Question

If the lengths of the three sides of a trapezium other than the base are 10 cm each, then the maximum area of the trapezium is:

• A. 100 cm²
• B. \(25√ 3 cm^2\)
• C. \(75√ 3 cm^2\)
• D. \(100√ 3 cm^2\)

Hint:

When calculating the area of an equilateral triangle, remember to use the formula \( A = \frac{\sqrt{3}}{4} \times a^2 \), where \( a \) is the length of the side. This formula arises from the geometry of equilateral triangles and can be used in various problems involving equilateral triangles, such as those found in trapezium configurations or other geometric shapes. Always make sure to apply this formula correctly and multiply by the number of triangles if needed.

Answer 1

The Correct Option is C

To find the maximum area of a trapezium with the given conditions, consider the following: Let the trapezium be ABCD with AB as the base and the other three sides BC, CD, and DA each measuring 10 cm. For maximum area, the trapezium should be symmetric around the base AB, resembling an isosceles trapezium.

Let  AB = a; and the height from the base h.

For an isosceles trapezium, the non-parallel sides would form two congruent right triangles with height \(h\).
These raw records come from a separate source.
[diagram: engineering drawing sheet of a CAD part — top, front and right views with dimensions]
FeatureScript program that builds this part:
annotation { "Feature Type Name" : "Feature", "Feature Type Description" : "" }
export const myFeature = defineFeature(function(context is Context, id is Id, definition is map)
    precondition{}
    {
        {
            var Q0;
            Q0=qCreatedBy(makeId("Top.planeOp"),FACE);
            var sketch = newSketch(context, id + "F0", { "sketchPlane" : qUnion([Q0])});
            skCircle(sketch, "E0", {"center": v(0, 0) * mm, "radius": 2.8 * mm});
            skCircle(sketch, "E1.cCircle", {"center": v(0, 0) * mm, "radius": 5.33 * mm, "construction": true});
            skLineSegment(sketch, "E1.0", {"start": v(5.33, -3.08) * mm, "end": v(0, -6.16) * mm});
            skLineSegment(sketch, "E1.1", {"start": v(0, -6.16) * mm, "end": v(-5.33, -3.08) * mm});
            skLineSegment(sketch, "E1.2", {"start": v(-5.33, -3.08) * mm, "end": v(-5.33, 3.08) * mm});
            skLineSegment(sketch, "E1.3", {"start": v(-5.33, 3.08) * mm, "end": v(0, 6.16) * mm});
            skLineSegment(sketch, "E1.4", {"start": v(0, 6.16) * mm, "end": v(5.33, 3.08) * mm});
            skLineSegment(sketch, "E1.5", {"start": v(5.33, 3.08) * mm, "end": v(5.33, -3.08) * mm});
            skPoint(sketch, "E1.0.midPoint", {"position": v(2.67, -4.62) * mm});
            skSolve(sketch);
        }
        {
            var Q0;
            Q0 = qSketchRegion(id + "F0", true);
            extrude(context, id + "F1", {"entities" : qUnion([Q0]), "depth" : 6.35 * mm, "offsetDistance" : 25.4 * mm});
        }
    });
Using the Pythagorean theorem in one of these triangles, we have:

\(h^2+(a/2)^2=10^2\)

\(h^2+(a^2/4)=100\)

.Solving for \(h\), we get:

\(h^2 = 100-a^2/4\)

Now, the area of the trapezium is given by:

\(Area = (1/2)*a*h\)

Substituting the expression for \(h\) we derived earlier:

\(Area=(1/2)*a*\sqrt{100-a^2/4}\)

Differentiate the area with respect to \(a\) and set the derivative to zero to find the maximum area. Differentiating and solving gives \( a = 10\sqrt{3}\).

For maximum area:

\(Area_{max} = (1/2)*10\sqrt{3}*\sqrt{100-(10\sqrt{3})^2/4} \)
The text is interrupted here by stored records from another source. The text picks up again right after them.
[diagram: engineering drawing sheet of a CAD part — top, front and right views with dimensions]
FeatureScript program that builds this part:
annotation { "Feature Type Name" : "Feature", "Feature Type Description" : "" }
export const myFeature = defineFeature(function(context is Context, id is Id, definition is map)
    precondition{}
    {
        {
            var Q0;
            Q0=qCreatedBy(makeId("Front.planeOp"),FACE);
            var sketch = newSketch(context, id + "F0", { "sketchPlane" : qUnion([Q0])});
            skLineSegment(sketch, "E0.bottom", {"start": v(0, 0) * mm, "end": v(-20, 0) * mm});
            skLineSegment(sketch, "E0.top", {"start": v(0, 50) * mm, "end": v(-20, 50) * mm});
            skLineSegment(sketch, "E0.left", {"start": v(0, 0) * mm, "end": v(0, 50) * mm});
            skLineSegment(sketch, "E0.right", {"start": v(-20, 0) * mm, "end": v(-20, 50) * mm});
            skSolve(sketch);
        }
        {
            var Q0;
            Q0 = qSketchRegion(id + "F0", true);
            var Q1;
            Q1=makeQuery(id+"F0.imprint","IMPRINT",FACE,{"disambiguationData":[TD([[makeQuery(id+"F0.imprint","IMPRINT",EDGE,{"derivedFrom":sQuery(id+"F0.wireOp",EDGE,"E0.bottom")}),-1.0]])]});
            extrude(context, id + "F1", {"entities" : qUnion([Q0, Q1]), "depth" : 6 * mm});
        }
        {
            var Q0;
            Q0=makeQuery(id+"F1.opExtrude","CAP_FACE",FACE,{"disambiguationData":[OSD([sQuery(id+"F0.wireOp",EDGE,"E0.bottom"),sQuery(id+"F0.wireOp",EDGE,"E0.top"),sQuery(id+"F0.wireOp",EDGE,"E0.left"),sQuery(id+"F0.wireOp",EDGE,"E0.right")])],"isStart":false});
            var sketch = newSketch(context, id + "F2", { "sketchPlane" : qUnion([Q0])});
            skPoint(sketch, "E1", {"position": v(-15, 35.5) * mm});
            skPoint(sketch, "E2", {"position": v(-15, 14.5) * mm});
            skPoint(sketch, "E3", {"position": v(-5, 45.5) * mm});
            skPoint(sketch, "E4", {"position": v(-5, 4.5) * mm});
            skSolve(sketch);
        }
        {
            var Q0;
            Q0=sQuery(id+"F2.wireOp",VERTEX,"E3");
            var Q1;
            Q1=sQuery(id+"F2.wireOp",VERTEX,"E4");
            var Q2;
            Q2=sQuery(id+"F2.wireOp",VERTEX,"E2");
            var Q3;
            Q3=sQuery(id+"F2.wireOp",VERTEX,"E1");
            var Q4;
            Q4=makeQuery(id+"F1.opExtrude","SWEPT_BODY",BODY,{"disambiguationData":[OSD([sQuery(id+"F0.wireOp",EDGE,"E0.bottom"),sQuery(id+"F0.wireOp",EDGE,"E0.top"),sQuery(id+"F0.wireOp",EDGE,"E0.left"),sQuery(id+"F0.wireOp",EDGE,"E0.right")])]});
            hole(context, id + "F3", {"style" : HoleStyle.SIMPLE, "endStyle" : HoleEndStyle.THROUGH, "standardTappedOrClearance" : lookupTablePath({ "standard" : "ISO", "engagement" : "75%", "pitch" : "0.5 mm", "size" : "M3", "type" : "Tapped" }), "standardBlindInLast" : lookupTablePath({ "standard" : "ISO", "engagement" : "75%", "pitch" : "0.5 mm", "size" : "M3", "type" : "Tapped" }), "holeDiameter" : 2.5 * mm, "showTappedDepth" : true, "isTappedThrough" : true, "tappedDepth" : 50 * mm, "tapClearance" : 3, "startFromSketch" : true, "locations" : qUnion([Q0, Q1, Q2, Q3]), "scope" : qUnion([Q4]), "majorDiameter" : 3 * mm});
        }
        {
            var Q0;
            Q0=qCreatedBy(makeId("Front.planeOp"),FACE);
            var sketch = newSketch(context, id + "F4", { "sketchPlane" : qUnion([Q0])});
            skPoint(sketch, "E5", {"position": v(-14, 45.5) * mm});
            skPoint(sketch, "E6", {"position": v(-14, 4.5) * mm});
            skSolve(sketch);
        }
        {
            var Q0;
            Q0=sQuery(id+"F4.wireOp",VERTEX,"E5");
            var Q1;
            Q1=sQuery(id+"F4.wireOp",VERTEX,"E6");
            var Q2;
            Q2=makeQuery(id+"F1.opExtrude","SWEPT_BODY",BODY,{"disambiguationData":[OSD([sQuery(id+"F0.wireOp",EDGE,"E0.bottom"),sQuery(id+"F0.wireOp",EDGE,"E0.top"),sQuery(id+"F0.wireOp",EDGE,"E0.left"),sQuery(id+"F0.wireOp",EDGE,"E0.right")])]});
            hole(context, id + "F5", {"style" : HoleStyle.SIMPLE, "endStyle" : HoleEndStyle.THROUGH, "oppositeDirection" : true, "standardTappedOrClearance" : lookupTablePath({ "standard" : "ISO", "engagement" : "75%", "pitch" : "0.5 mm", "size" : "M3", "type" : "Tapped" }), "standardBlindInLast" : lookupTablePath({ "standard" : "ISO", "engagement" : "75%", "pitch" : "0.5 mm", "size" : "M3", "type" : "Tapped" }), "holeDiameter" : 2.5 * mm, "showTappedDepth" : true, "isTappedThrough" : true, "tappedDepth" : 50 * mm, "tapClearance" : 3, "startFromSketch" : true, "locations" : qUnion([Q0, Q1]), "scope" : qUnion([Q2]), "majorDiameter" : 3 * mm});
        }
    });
\( = (1/2)*10\sqrt{3}*\sqrt{100-75} \)

\( = (1/2)*10\sqrt{3}*\sqrt{25} \)

\( = (1/2)*10\sqrt{3}*5 \)

\( = 25\sqrt{3}*3cm^2 \)

= \(75 \sqrt 3 \ cm^2\)

The calculated maximum area of the trapezium is: \(75\sqrt{3}\; cm^2\).
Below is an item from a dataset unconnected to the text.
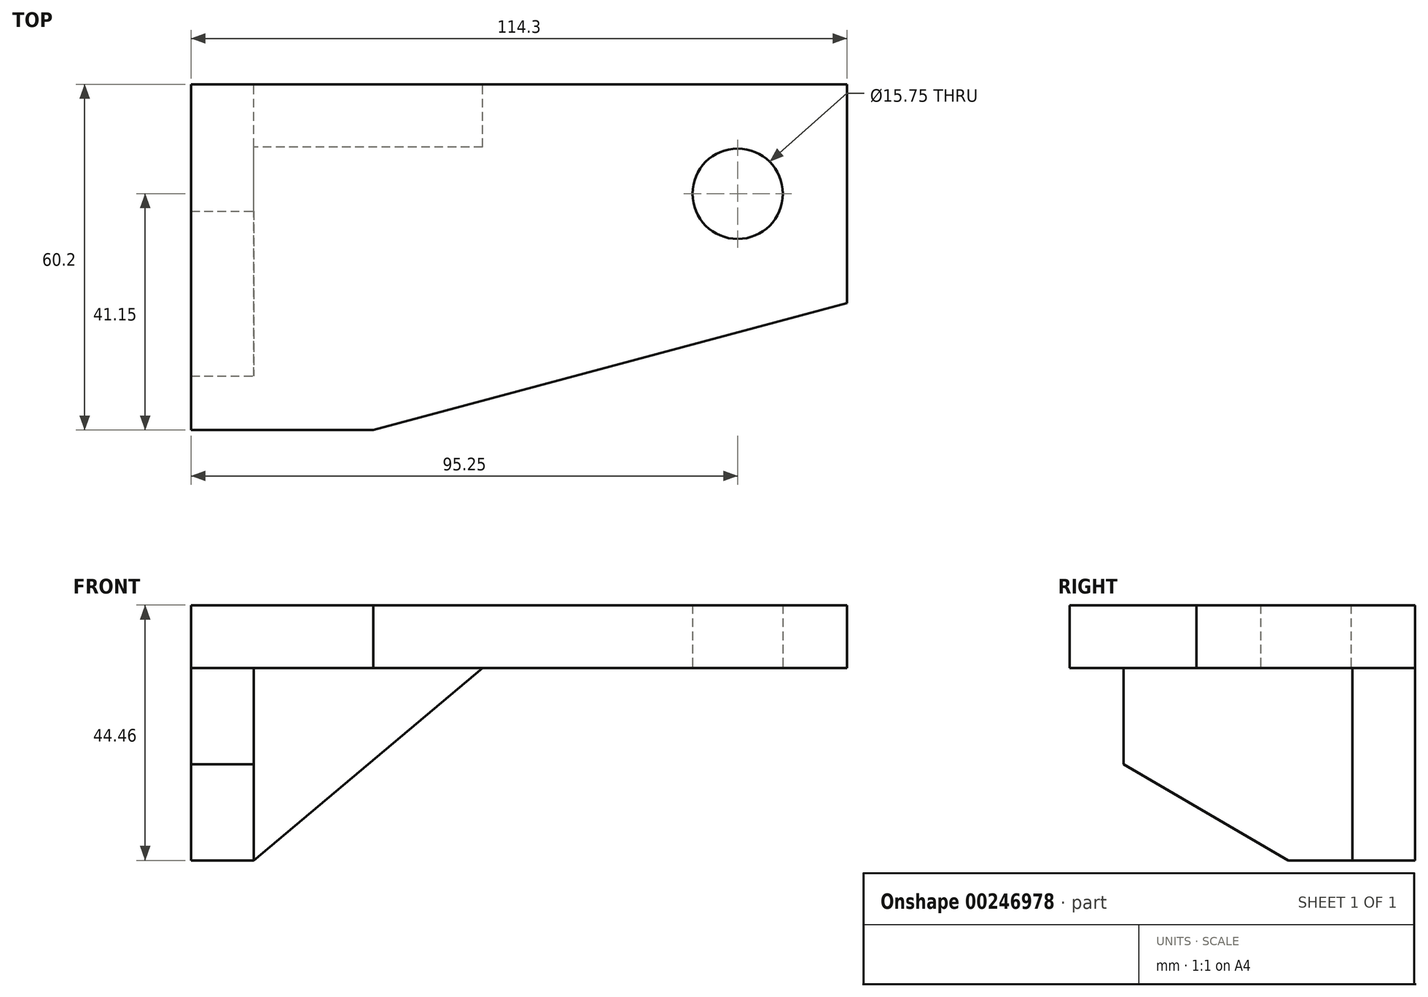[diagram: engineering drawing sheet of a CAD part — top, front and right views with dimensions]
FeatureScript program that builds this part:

Thus, the correct answer is \(75√ 3\; cm^2.\)

Answer 2

Given that three sides of the trapezium are equal to 10 cm, we consider the configuration where these sides form two equilateral triangles at the ends:

Step 1: Area of one equilateral triangle with side 10 cm:

The area \( A \) of an equilateral triangle with side \( a \) is given by the formula: \[ A = \frac{\sqrt{3}}{4} \times a^2. \] Substituting \( a = 10 \) cm into this formula: \[ A = \frac{\sqrt{3}}{4} \times (10)^2 = \frac{\sqrt{3}}{4} \times 100 = 25\sqrt{3} \, \text{cm}^2. \] Therefore, the area of one equilateral triangle is \( 25\sqrt{3} \, \text{cm}^2 \).

Step 2: Total area for three such triangles:

Since there are three equilateral triangles in the configuration, the total area is: \[ \text{Total Area} = 3 \times 25\sqrt{3} = 75\sqrt{3} \, \text{cm}^2. \]

Conclusion: Thus, the total area of the three equilateral triangles is \( 75\sqrt{3} \, \text{cm}^2 \).